* **Document text**
=== Begin Enclosure ===
# Holzma



## Johzen (Aug 20, 2013)

Hi,

I need help about an error, *Error 40: Emergency Stop* 

All emergency stops were checked, reset, and pulled up(back to off position).

What else could be the possible problem here?

Best Regards,
Johzen R.


----------



## Steve Neul (Sep 2, 2011)

Welcome to the club. Could you fill in the missing blanks of what equipment the Error 40 is on? Try unplugging the equipment for 30 minutes and see if the electronics will reset.


----------



## BZawat (Sep 21, 2012)

Are you running a PC controlled machine? If so, the first thing I always do is minimize your operating program (ours runs "Cutrite") and shut down & reboot the CPU thru the control panel. Restart in "safe mode" ad see if this clears the error. 
You might also check that there is not a piece of trim-off jammed anywhere in the beam mechanism. That will throw the emergency stop. 
Any more info you could provide would be helpful...


----------



## Johzen (Aug 20, 2013)

Steve Neul said:


> Welcome to the club. Could you fill in the missing blanks of what equipment the Error 40 is on? Try unplugging the equipment for 30 minutes and see if the electronics will reset.


Hi Steve, thank you. This is a Holzma HPP 250. Running Windows XP with a CADmatic 3.0 interface. We have tried turning the machine on and off. Cut off all the power going in. Retstarted, and voila! Nothing. 



BZawat said:


> Are you running a PC controlled machine? If so, the first thing I always do is minimize your operating program (ours runs "Cutrite") and shut down & reboot the CPU thru the control panel. Restart in "safe mode" ad see if this clears the error.
=== End Enclosure ===
* **Provided material**
=== Begin Enclosure ===
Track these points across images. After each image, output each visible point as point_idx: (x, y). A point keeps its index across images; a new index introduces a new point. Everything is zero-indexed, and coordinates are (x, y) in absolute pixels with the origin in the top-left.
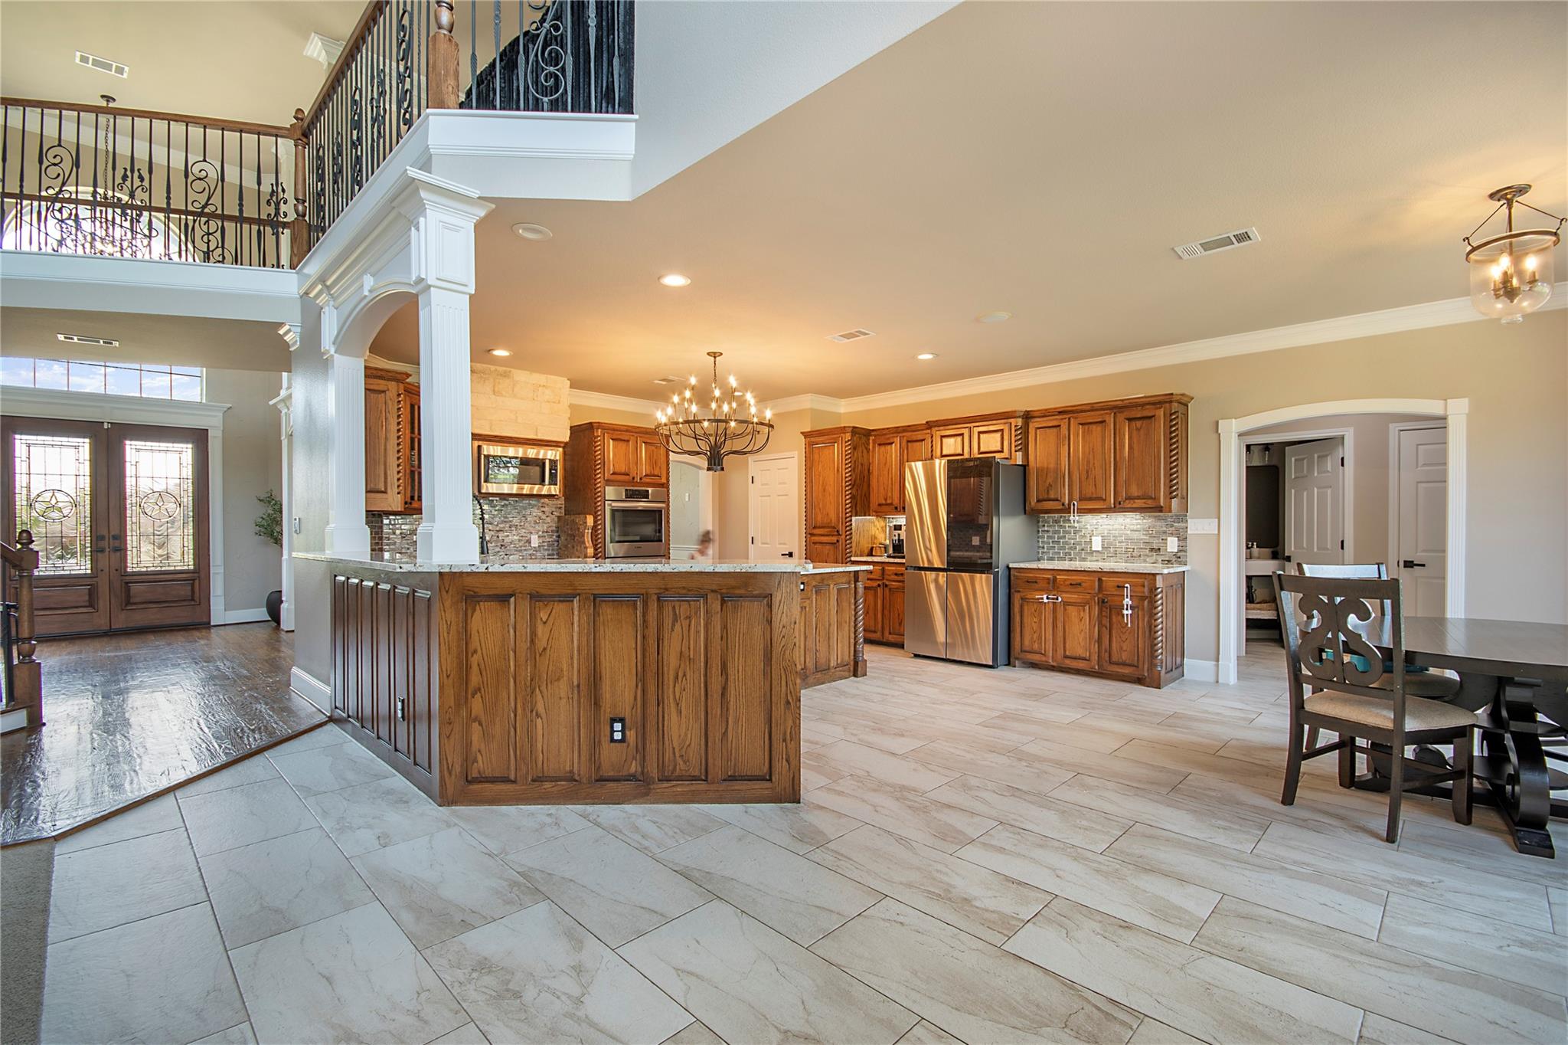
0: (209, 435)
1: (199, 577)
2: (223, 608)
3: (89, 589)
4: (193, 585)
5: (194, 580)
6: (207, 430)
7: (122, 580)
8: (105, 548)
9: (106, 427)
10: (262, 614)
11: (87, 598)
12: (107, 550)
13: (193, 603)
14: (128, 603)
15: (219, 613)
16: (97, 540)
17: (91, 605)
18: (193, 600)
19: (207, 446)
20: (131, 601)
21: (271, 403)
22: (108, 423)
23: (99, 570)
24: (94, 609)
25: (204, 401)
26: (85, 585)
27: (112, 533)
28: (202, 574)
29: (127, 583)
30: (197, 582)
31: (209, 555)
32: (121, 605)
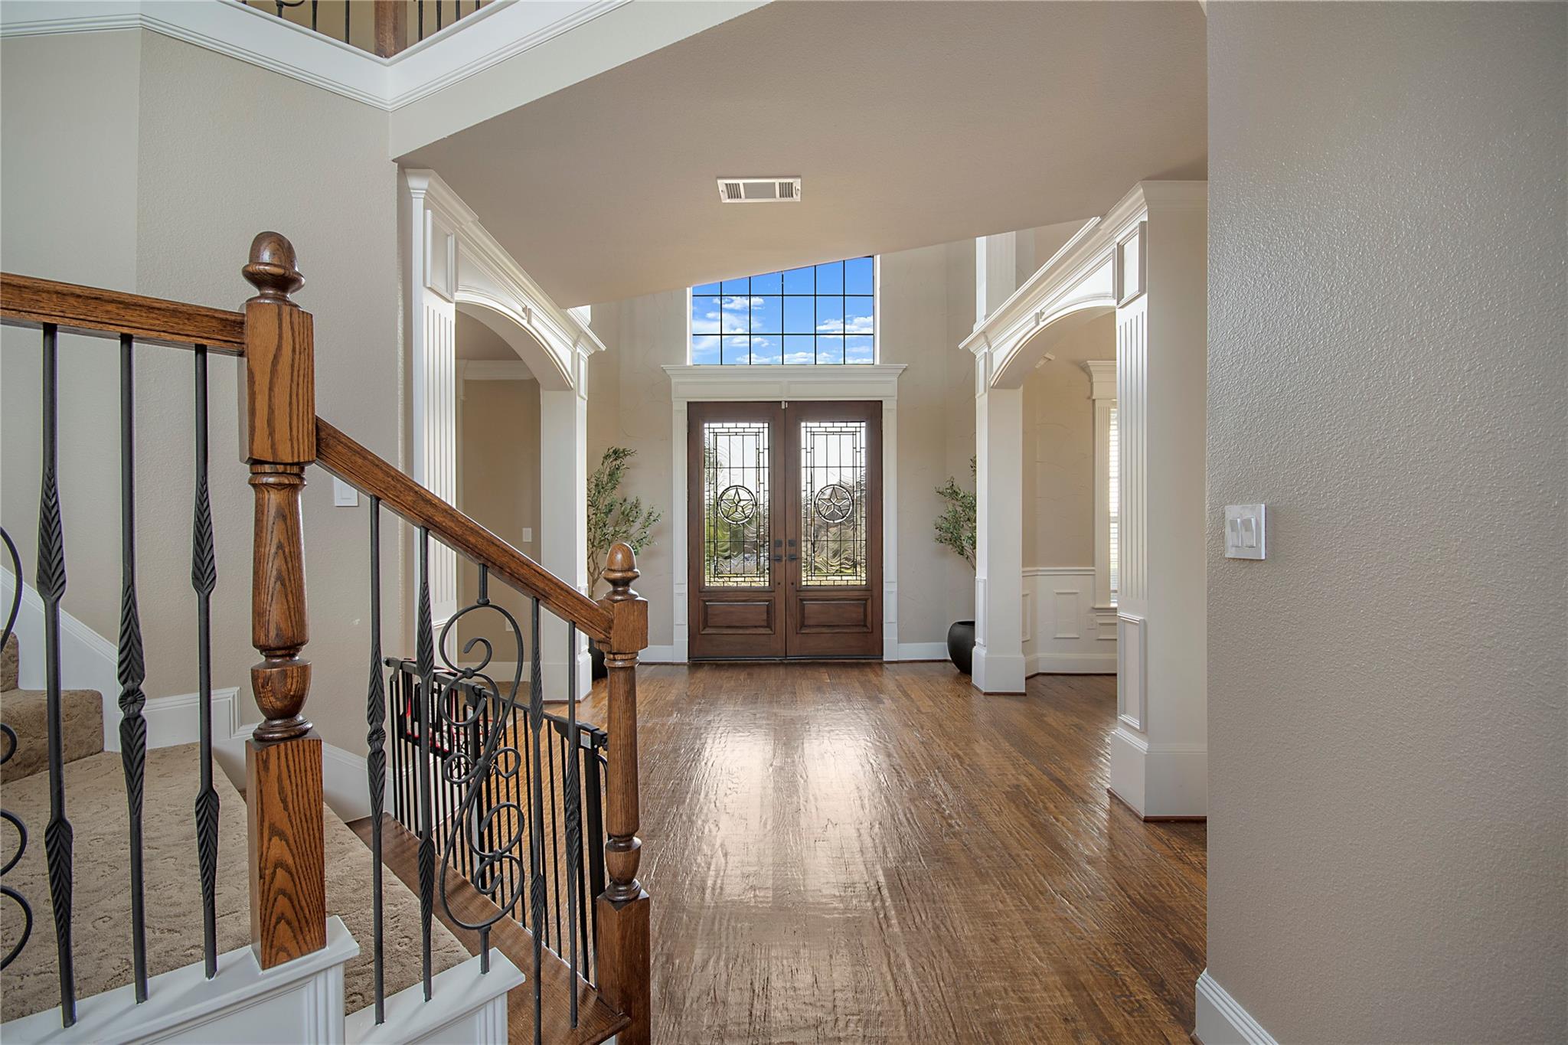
0: (884, 407)
1: (872, 596)
2: (896, 638)
3: (767, 605)
4: (865, 605)
5: (866, 600)
6: (881, 402)
7: (797, 596)
8: (781, 557)
9: (783, 407)
10: (940, 650)
11: (765, 616)
12: (784, 559)
13: (865, 630)
14: (803, 625)
15: (893, 648)
16: (775, 546)
17: (768, 626)
18: (865, 626)
19: (881, 423)
20: (806, 623)
21: (961, 346)
22: (786, 402)
23: (776, 584)
24: (771, 630)
25: (877, 362)
26: (764, 601)
27: (789, 538)
28: (876, 593)
29: (801, 600)
30: (869, 601)
31: (882, 568)
32: (796, 627)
=== End Enclosure ===
* **What you should do**
Extend the forum thread on the Holzma Error 40 emergency stop, starting right after its final line.

* **The answer**
> You might also check that there is not a piece of trim-off jammed anywhere in the beam mechanism. That will throw the emergency stop.
> Any more info you could provide would be helpful...


Yes. I will try going into safe mode, but I don't think that will do much difference.

I forgot to mention, we have also checked the beam mechanism, but the error was still there.

Thank you very much guys, your suggestions may not be enough to fix it. But atleast I know this community is active.


----------



## BZawat (Sep 21, 2012)

We run an HPP 350 in the shop I work in. It's like having another employee when it's problem-free, but can be a real bear to troubleshoot. 

You can also try accessing the contacts in each of the emergency stop switches and cleaning them with a can of electrical contact cleaner. Kill the power when you do this. 

Also, there are several places in the machine where you will find "PLC cables" which allow the PC to communicate with the saw's internal hardware. It is a blue-ish cable with a black plastic end, and on the end is a little red sliding switch with an "on/off" positioning. There will be one coming out of the PC's tower, going to the saw's KBB II modules (found above blade change door on front of saw). If the switch is in "on" position, flip it to "off" to reset it. Wait about 10 seconds and switch it back to its previous position. Do this with each switch you find until you've reset them all, and do this with the control voltage off. 

When we get really stumped and the saw is down for more than 5 or 6 hours, it begins to really affect production. At this point I'll call Stiles (who we bought the saw from) or Holzma for tech support. If the saw isn't under warranty you'll be charged for the call though, I believe.


----------



## Johzen (Aug 20, 2013)

BZawat said:


> We run an HPP 350 in the shop I work in. It's like having another employee when it's problem-free, but can be a real bear to troubleshoot.
> 
> You can also try accessing the contacts in each of the emergency stop switches and cleaning them with a can of electrical contact cleaner. Kill the power when you do this.
> 
> ...


The story here, before the Emergency Stop error, the CPU of the PC won't turn on. The CPU was just blinking orange light from the power button.

We changed the Power Supply, not the exact same specs as with the old one, but still after that, the CPU worked.

Then the Emergency Stop error popped up.

We were able to fix the Emergency Stop error, through the PLC.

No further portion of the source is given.